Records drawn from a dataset
- - - -

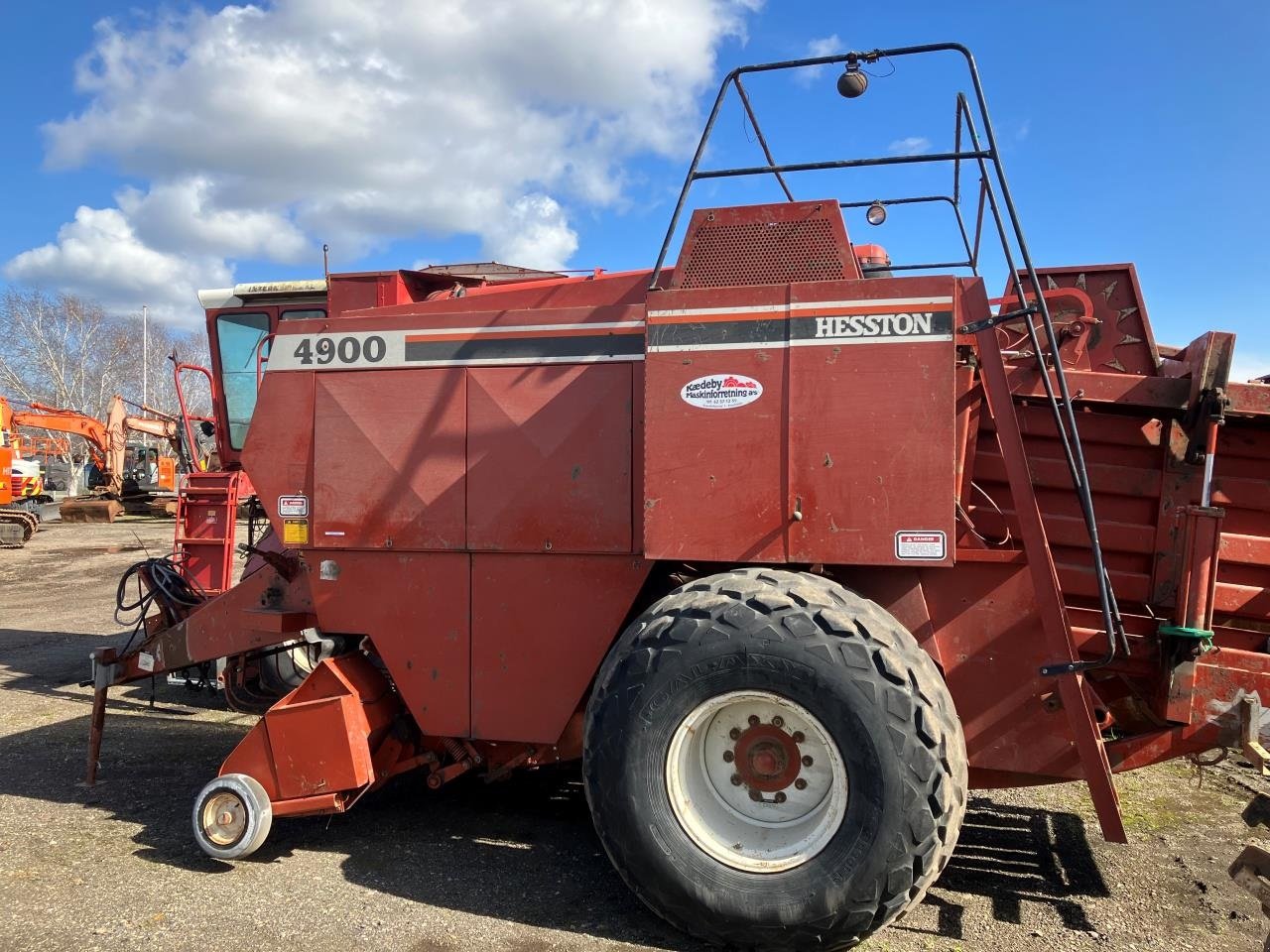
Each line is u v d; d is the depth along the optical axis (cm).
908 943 317
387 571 398
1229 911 345
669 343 338
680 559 335
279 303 789
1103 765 309
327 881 364
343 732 372
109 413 2361
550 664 378
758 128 397
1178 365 367
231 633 459
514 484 381
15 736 580
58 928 322
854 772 293
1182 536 330
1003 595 337
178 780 492
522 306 419
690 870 306
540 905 344
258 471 416
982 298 330
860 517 320
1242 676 323
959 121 380
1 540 1819
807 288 328
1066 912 343
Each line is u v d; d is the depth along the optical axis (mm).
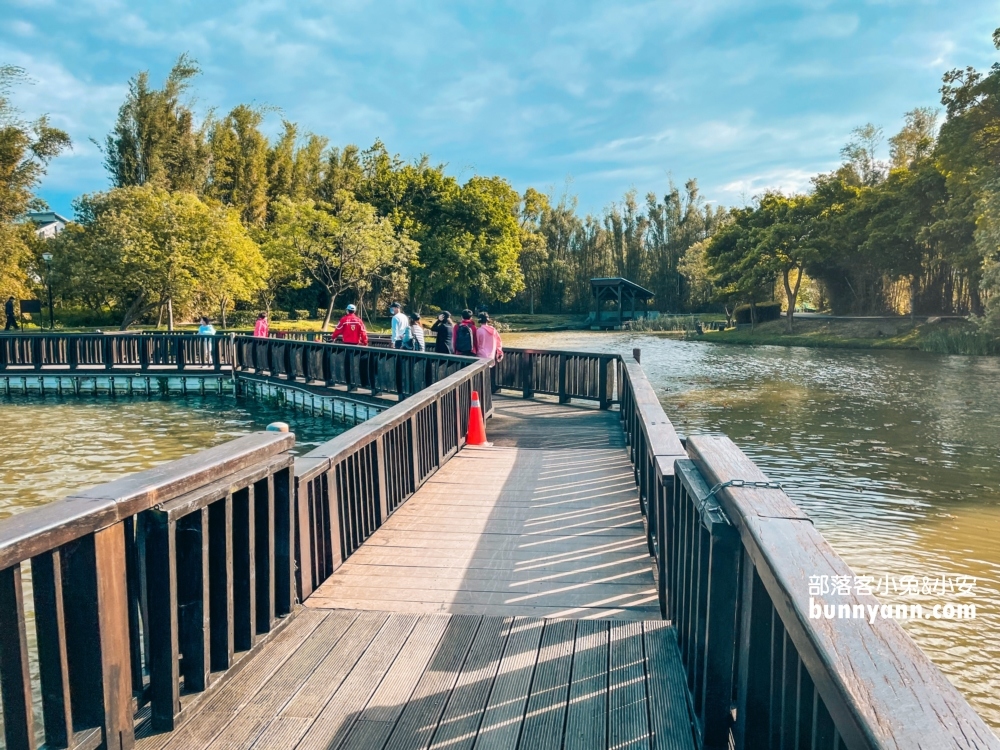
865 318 48656
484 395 11156
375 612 4031
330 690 3143
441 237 61594
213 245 37250
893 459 12367
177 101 51719
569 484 7199
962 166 35969
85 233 37844
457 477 7543
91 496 2445
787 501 2268
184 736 2779
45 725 2270
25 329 38906
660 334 59438
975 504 9484
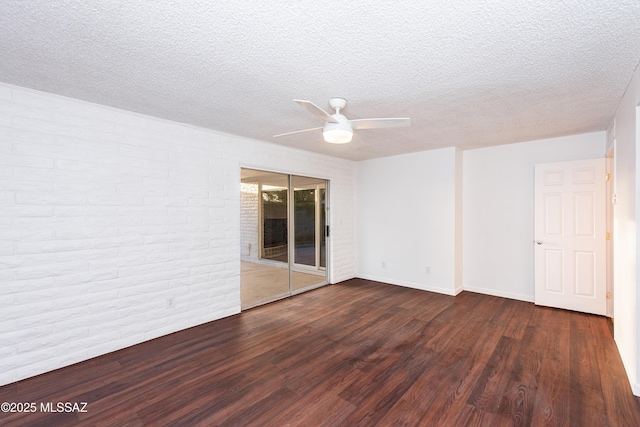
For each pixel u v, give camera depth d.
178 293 3.26
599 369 2.42
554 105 2.74
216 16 1.48
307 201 4.94
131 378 2.34
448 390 2.17
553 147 4.01
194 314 3.39
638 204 2.13
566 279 3.83
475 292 4.68
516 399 2.06
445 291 4.64
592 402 2.02
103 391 2.18
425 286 4.86
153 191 3.07
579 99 2.60
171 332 3.19
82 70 2.06
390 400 2.07
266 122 3.24
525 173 4.24
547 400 2.05
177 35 1.64
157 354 2.73
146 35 1.64
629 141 2.32
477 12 1.45
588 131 3.65
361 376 2.36
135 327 2.93
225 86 2.31
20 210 2.34
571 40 1.70
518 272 4.32
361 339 3.02
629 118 2.31
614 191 2.87
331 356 2.68
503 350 2.76
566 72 2.09
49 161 2.46
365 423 1.85
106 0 1.35
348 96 2.50
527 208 4.23
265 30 1.60
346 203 5.54
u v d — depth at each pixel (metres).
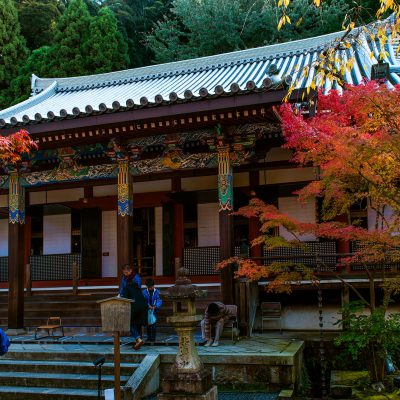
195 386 7.28
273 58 21.42
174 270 17.08
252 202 10.27
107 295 15.45
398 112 7.57
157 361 9.52
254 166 15.10
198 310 13.58
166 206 17.34
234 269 12.32
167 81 21.80
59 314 14.77
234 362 9.27
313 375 11.13
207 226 17.30
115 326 6.93
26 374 9.75
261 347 10.24
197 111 11.83
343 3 33.62
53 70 34.62
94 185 17.28
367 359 9.11
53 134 13.34
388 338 8.66
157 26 38.84
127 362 9.84
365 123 8.21
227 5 34.47
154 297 11.28
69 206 18.47
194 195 16.72
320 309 9.43
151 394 9.12
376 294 12.67
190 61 22.45
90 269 18.08
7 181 15.38
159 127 12.75
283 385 9.02
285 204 15.91
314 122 8.87
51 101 22.42
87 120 12.80
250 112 11.73
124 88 22.25
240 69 21.08
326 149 8.58
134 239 18.42
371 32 6.80
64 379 9.27
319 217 15.19
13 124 13.34
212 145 12.99
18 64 36.97
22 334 13.74
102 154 15.61
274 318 13.21
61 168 14.65
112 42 36.06
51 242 19.34
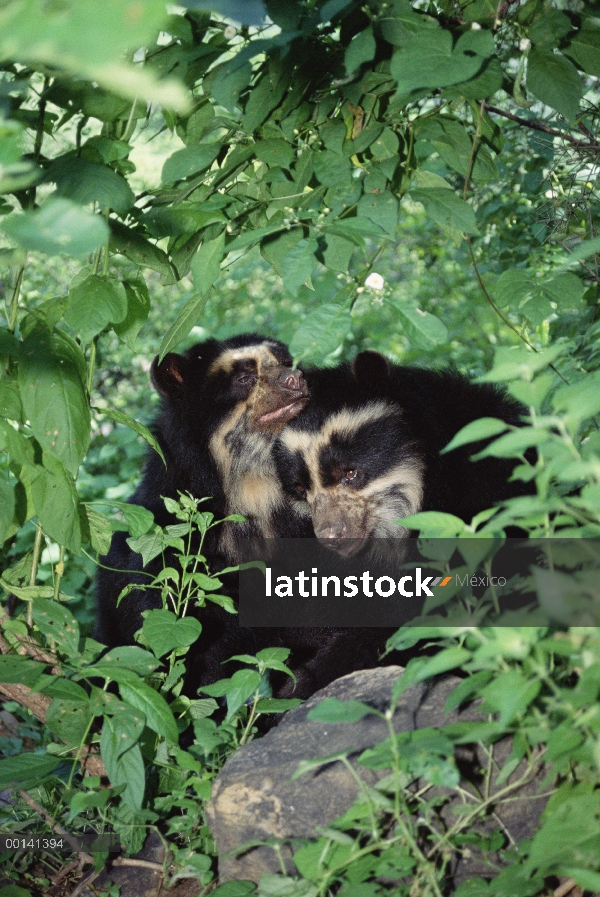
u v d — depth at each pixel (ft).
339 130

- - - -

## What the exercise asks
Each line above that contains the string "along" counts once; give the number of such lines and nothing more.

## Your response
2